The Brunel Writer Prize 2023

Every year, The Brunel Writer Prize is awarded to the student with the highest graded article submission for the Creative Industries module on Brunel University’s Creative Writing Programme. This year’s winner is Jess Mival – congratulations Jess! Jess draws on her experience of freelancing to provide her fellow students with some excellent advice on…

How Not to Freelance at Uni

It’s 2am on a Wednesday night or, I suppose, a Thursday morning. You have a lecture in seven hours but haven’t slept because you have a work deadline in twelve hours. You’re hungry; you’ve only had three potato waffles and four diet cokes in the last fourteen hours.

            What’s wrong with this picture?

Juggling work alongside university is hard. Anyone who says it is easy, is lying. Anyone who says it is manageable, is not lying. They’re annoying, but they’re not lying. I decided to #girlboss my way through uni and start freelancing, for many reasons. Working for myself? Amazing. Choosing my own hours? Stunning. Getting to say things like ‘just need to hop on a call with one of my clients’? Sensual. I signed up with Paperound, a website that helps students get freelance jobs, and started getting work quickly, saying ‘yes’ to pretty much any task requests that came my way.
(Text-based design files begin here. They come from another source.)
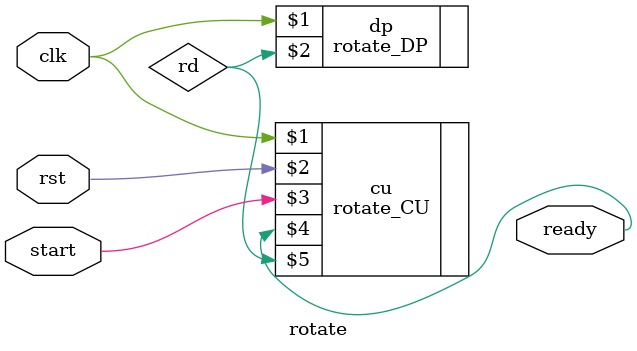
<source format=v>
module rotate(
	clk,
	rst,
	start,
	ready
);
	input clk, rst, start;
	output ready;
	wire rd;
 
	rotate_DP dp(clk, rd);
	
	rotate_CU cu(clk, rst, start, ready, rd);	

endmodule

</source>
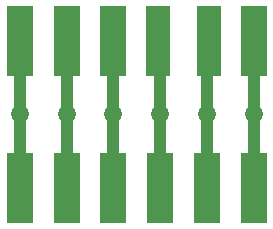
<source format=gtl>
G04 #@! TF.FileFunction,Copper,L1,Top,Signal*
%FSLAX46Y46*%
G04 Gerber Fmt 4.6, Leading zero omitted, Abs format (unit mm)*
G04 Created by KiCad (PCBNEW 4.0.5) date 12/24/17 15:15:51*
%MOMM*%
%LPD*%
G01*
G04 APERTURE LIST*
%ADD10C,0.100000*%
%ADD11R,2.250000X6.000000*%
%ADD12R,2.050000X6.000000*%
%ADD13C,1.500000*%
%ADD14C,1.000000*%
%ADD15C,0.600000*%
%ADD16C,0.400000*%
G04 APERTURE END LIST*
D10*
D11*
X133633000Y-91146000D03*
X129670600Y-91146000D03*
X125708200Y-91146000D03*
X121745800Y-91146000D03*
X117783400Y-91146000D03*
X113821000Y-91146000D03*
X133633000Y-78654000D03*
D12*
X129870600Y-78654000D03*
X125508200Y-78654000D03*
D11*
X121745800Y-78654000D03*
X117783400Y-78654000D03*
X113821000Y-78654000D03*
D13*
X129670600Y-84836000D03*
X133633000Y-84836000D03*
X125708200Y-84836000D03*
X121745800Y-84836000D03*
X117783400Y-84836000D03*
X113821000Y-84836000D03*
D14*
X129670600Y-84836000D02*
X129670600Y-78654000D01*
X129670600Y-91146000D02*
X129670600Y-84836000D01*
D15*
X129600000Y-78724600D02*
X129670600Y-78654000D01*
D14*
X133633000Y-84836000D02*
X133633000Y-91146000D01*
X133633000Y-78654000D02*
X133633000Y-84836000D01*
X125708200Y-84836000D02*
X125708200Y-91146000D01*
X125708200Y-78654000D02*
X125708200Y-84836000D01*
X121745800Y-84836000D02*
X121745800Y-78654000D01*
X121745800Y-91146000D02*
X121745800Y-84836000D01*
D16*
X121700000Y-78699800D02*
X121745800Y-78654000D01*
D14*
X117783400Y-84836000D02*
X117783400Y-91146000D01*
X117783400Y-78654000D02*
X117783400Y-84836000D01*
X113821000Y-84836000D02*
X113821000Y-78654000D01*
X113821000Y-91146000D02*
X113821000Y-84836000D01*
D16*
X113800000Y-78675000D02*
X113821000Y-78654000D01*
M02*

</source>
Flash forward a couple weeks and the work is piling up. It’s only the beginning of term so it’s fine for me to prioritise work at the moment, right? I’ll just miss that lecture; I can watch it back online and I really want to take on this new client and I know I missed last week but I’m not feeling very well at the moment anyway.

And it’s all going great! It’s so great and fine and great! I’m drowning in uni deadlines and one of my clients wants me to rewrite the last 1000-word article and another wants me to create six more social posts by 5pm and I’ve had a headache for two weeks and I’ve run out of diet coke but I’m great!
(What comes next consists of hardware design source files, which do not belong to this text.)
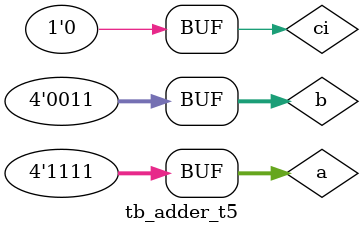
<source format=sv>
module tb_adder_t5;
  logic[3:0] sum, a, b;
  logic ci,co;
  
  
  adder_t5 U1(co, sum, a, b, ci);
  
  initial begin
   a=0;
   b=0;
    ci=0;
    #15 a=4'hA;
    #2 b=3;
    #2 a=2;
    #2 a=15;
    
    
  end

endmodule

</source>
            Again. what’s. wrong. with. this. picture?

Spoiler alert: everything wasn’t fine. The classes I missed, or slacked to prioritise work, were the ones I ended up getting my lowest grades in, and I wasn’t producing the best quality work for my clients either. This is what I mean when I say working alongside uni isn’t easy, but it is manageable. You can juggle both whilst staying (sort of) sane, it just requires a little bit of that dreaded time management.

Now that you’ve seen how not to do it, I’ll try and actually be helpful. Something that really made a difference to me was completely separating my uni time from my work time. If you have a class 9-12, try and spend the afternoon doing uni work rather than work work. Realistically, you shouldn’t put yourself in a situation where you are having to spend every hour outside of your classes doing your freelance work. If you have classes all throughout the week, spend time at the weekend doing your freelance jobs or, if you have a weekday off, spend that day doing them.

If you really want to make it all work, I’d suggest getting a planner or at least writing stuff down on your notes app. Doing a to-do list might sound like the most mundane of solutions, but they’re so much more helpful than you think! Plus, if you write down things like “eat lunch” and “brush hair” you get to tick more off, which is way more fun than it should be.

Let’s head over to present day, shall we? It’s 6pm on a Thursday night and you’re closing your laptop. You’ve finished up an article for one client and four social posts for another and you’re now getting to tick those bits off your list. Your list for tomorrow is completely university-related, plus watching an episode of whatever terrible reality TV show is on. You’re going to make your dinner. It will be pasta, but it will have vegetables in it. Probably. Your life is not 10000% together but you are managing. That’s all you can do, really, is manage, and you’re doing it pretty well.

Jess Mival is a BA Creative Writing graduate from Brunel University. She is now studying for her MA in Professional Writing, at Falmouth University. Words have always been the centre of Jess’ universe; her Mum has said that “once she started talking, she didn’t stop.” If Jess isn’t talking, she is writing. If she isn’t writing, she is reading. Jess is, funnily enough, not good at maths.